» WHAT YOU SHOULD DO
Word for word, transcribe the data below from the line with "Dossiê: Restaurações conservadoras" to the line with "En tegelijk", keeping both of those lines.

» Stored data
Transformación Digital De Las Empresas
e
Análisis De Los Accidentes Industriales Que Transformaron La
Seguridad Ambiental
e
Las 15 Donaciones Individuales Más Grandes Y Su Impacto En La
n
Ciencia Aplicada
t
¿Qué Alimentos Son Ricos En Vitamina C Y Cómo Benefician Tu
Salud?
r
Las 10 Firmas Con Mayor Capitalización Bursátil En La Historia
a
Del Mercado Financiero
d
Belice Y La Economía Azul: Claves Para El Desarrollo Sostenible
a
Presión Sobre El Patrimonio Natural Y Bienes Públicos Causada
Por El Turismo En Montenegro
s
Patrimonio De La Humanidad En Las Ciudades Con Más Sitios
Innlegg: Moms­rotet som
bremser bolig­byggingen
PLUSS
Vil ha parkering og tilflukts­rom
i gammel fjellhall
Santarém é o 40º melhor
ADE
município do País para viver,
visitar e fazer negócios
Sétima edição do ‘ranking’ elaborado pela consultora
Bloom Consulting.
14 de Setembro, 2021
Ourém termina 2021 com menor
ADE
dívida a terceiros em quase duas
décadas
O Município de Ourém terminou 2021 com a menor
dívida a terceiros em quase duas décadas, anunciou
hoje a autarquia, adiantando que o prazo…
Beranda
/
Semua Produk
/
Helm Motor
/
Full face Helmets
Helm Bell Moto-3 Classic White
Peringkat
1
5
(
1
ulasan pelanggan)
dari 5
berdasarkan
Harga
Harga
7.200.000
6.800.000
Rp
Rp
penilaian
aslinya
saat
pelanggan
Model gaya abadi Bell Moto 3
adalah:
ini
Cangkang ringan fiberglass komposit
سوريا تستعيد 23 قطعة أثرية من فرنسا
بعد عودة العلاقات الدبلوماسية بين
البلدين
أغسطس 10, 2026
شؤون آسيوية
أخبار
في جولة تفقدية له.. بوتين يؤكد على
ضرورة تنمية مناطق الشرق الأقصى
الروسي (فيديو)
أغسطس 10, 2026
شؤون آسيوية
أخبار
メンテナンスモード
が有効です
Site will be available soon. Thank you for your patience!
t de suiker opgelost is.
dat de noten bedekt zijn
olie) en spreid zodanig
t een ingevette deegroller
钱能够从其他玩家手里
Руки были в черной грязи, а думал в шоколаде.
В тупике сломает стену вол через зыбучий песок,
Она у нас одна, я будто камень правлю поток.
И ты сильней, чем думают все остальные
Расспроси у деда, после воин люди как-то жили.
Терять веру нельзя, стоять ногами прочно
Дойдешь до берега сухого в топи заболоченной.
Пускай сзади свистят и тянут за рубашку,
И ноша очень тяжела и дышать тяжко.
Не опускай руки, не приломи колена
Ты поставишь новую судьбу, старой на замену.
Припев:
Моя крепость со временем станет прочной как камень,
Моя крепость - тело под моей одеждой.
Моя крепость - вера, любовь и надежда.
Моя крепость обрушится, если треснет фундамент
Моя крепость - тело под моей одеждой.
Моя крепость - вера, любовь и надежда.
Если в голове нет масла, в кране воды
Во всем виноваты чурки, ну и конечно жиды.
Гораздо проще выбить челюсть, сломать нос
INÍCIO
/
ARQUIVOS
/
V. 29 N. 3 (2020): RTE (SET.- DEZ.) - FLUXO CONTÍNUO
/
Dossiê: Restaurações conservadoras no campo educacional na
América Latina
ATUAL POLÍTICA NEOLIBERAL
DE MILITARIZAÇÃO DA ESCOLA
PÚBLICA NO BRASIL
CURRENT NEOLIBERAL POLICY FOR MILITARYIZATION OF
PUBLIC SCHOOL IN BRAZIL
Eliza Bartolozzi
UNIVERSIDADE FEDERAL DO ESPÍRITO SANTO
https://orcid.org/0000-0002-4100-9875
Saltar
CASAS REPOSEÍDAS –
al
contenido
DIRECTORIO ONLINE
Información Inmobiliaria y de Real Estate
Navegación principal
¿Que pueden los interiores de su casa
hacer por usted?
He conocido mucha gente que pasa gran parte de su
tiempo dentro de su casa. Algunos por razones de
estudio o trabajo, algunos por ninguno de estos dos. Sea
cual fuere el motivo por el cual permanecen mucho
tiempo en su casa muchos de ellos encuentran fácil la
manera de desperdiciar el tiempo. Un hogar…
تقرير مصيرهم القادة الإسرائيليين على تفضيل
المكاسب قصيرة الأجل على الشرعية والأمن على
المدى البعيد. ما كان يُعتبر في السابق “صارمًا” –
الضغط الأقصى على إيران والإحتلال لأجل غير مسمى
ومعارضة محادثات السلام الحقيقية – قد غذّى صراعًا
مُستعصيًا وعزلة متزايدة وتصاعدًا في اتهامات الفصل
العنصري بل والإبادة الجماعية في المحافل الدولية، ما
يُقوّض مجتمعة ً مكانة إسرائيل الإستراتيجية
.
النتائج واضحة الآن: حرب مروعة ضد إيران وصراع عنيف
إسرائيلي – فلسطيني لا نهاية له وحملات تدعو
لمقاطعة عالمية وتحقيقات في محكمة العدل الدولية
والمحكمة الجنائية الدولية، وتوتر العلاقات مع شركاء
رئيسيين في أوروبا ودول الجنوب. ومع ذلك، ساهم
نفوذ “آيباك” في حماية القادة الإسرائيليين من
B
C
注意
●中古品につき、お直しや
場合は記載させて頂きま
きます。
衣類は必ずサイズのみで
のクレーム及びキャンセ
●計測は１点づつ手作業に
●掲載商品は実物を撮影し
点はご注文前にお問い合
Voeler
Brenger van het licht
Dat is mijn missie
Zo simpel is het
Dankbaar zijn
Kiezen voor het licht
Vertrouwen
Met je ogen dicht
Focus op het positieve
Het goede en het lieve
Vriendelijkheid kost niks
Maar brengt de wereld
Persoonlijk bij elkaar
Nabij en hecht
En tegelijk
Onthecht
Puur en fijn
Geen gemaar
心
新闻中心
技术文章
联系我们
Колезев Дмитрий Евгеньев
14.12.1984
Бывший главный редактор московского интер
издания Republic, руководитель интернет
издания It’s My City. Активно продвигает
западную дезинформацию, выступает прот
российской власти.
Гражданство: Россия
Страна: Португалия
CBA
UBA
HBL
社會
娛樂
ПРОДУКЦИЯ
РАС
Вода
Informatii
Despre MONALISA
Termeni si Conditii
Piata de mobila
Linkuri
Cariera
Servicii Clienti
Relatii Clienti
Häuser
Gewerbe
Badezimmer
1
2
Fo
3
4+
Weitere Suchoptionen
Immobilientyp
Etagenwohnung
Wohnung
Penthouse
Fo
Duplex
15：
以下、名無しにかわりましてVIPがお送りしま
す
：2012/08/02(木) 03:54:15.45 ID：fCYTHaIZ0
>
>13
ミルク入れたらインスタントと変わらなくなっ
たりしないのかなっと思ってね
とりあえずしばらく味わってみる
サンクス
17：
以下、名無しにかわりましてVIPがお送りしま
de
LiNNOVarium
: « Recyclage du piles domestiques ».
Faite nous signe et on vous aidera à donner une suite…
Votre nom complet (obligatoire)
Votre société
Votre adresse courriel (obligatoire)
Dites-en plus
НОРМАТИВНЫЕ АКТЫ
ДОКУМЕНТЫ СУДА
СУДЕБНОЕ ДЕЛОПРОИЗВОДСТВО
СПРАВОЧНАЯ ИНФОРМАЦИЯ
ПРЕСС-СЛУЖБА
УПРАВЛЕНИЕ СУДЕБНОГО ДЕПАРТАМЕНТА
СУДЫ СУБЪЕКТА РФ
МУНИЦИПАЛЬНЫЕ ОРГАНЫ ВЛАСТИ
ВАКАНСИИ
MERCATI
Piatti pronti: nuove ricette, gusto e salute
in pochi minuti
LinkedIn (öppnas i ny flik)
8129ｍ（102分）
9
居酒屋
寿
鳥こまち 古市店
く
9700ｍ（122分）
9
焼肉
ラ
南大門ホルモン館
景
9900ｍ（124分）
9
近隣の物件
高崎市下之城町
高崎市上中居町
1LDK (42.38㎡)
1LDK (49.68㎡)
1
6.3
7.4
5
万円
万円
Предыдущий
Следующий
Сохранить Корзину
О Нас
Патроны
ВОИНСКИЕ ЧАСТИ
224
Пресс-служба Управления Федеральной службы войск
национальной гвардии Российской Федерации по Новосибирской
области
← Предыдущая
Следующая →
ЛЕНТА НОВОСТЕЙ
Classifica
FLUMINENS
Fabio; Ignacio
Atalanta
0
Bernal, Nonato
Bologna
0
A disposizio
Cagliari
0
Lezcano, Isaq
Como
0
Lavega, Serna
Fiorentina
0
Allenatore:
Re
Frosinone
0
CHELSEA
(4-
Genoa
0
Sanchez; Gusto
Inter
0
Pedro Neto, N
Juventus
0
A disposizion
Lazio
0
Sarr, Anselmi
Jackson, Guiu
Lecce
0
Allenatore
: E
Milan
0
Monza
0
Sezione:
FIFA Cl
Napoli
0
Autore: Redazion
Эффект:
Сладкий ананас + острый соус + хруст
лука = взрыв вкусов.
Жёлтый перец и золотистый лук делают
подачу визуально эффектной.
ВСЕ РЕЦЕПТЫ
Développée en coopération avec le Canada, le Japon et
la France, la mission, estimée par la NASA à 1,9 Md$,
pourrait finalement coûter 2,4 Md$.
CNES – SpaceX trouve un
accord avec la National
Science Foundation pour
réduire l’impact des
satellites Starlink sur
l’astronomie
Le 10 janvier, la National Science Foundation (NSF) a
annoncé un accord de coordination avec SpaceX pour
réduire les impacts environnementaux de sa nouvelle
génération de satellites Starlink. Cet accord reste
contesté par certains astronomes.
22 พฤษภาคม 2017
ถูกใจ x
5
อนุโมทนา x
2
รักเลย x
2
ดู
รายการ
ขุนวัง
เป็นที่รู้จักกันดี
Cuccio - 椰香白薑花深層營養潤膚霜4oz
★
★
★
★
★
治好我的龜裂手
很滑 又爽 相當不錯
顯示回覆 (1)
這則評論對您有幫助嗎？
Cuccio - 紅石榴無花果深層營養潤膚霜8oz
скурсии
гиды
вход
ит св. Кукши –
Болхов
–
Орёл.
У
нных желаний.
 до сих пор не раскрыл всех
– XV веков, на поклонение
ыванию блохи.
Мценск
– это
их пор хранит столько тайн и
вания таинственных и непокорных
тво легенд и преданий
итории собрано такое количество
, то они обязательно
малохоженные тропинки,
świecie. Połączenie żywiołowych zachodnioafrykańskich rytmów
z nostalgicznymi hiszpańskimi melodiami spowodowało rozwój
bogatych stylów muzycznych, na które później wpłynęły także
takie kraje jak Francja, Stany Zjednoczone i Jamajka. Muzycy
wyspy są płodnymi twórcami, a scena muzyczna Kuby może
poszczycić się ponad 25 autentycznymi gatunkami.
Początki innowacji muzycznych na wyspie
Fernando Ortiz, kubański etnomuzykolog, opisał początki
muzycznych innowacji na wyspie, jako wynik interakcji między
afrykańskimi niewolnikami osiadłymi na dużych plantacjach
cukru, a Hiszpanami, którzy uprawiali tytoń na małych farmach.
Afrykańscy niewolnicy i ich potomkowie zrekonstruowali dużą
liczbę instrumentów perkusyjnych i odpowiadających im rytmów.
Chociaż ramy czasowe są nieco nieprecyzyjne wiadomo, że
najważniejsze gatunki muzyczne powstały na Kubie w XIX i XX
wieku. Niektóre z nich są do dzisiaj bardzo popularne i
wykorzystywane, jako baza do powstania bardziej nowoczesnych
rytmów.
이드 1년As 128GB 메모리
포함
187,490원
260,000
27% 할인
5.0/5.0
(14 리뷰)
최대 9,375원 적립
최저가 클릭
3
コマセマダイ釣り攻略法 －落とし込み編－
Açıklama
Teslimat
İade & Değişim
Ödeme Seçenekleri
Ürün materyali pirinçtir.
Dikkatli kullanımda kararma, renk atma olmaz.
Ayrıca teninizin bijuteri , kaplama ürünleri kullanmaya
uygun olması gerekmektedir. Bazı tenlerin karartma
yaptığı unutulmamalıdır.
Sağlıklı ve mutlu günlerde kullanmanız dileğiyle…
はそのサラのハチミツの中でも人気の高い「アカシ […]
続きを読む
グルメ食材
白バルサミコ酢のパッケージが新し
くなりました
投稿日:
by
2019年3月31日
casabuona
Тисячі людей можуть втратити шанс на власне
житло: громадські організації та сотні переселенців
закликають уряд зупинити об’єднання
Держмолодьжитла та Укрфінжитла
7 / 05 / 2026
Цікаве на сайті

» SOLUTION TO THIS TASK
Dossiê: Restaurações conservadoras no campo educacional na
América Latina
ATUAL POLÍTICA NEOLIBERAL
DE MILITARIZAÇÃO DA ESCOLA
PÚBLICA NO BRASIL
CURRENT NEOLIBERAL POLICY FOR MILITARYIZATION OF
PUBLIC SCHOOL IN BRAZIL
Eliza Bartolozzi
UNIVERSIDADE FEDERAL DO ESPÍRITO SANTO
https://orcid.org/0000-0002-4100-9875
Saltar
CASAS REPOSEÍDAS –
al
contenido
DIRECTORIO ONLINE
Información Inmobiliaria y de Real Estate
Navegación principal
¿Que pueden los interiores de su casa
hacer por usted?
He conocido mucha gente que pasa gran parte de su
tiempo dentro de su casa. Algunos por razones de
estudio o trabajo, algunos por ninguno de estos dos. Sea
cual fuere el motivo por el cual permanecen mucho
tiempo en su casa muchos de ellos encuentran fácil la
manera de desperdiciar el tiempo. Un hogar…
تقرير مصيرهم القادة الإسرائيليين على تفضيل
المكاسب قصيرة الأجل على الشرعية والأمن على
المدى البعيد. ما كان يُعتبر في السابق “صارمًا” –
الضغط الأقصى على إيران والإحتلال لأجل غير مسمى
ومعارضة محادثات السلام الحقيقية – قد غذّى صراعًا
مُستعصيًا وعزلة متزايدة وتصاعدًا في اتهامات الفصل
العنصري بل والإبادة الجماعية في المحافل الدولية، ما
يُقوّض مجتمعة ً مكانة إسرائيل الإستراتيجية
.
النتائج واضحة الآن: حرب مروعة ضد إيران وصراع عنيف
إسرائيلي – فلسطيني لا نهاية له وحملات تدعو
لمقاطعة عالمية وتحقيقات في محكمة العدل الدولية
والمحكمة الجنائية الدولية، وتوتر العلاقات مع شركاء
رئيسيين في أوروبا ودول الجنوب. ومع ذلك، ساهم
نفوذ “آيباك” في حماية القادة الإسرائيليين من
B
C
注意
●中古品につき、お直しや
場合は記載させて頂きま
きます。
衣類は必ずサイズのみで
のクレーム及びキャンセ
●計測は１点づつ手作業に
●掲載商品は実物を撮影し
点はご注文前にお問い合
Voeler
Brenger van het licht
Dat is mijn missie
Zo simpel is het
Dankbaar zijn
Kiezen voor het licht
Vertrouwen
Met je ogen dicht
Focus op het positieve
Het goede en het lieve
Vriendelijkheid kost niks
Maar brengt de wereld
Persoonlijk bij elkaar
Nabij en hecht
En tegelijk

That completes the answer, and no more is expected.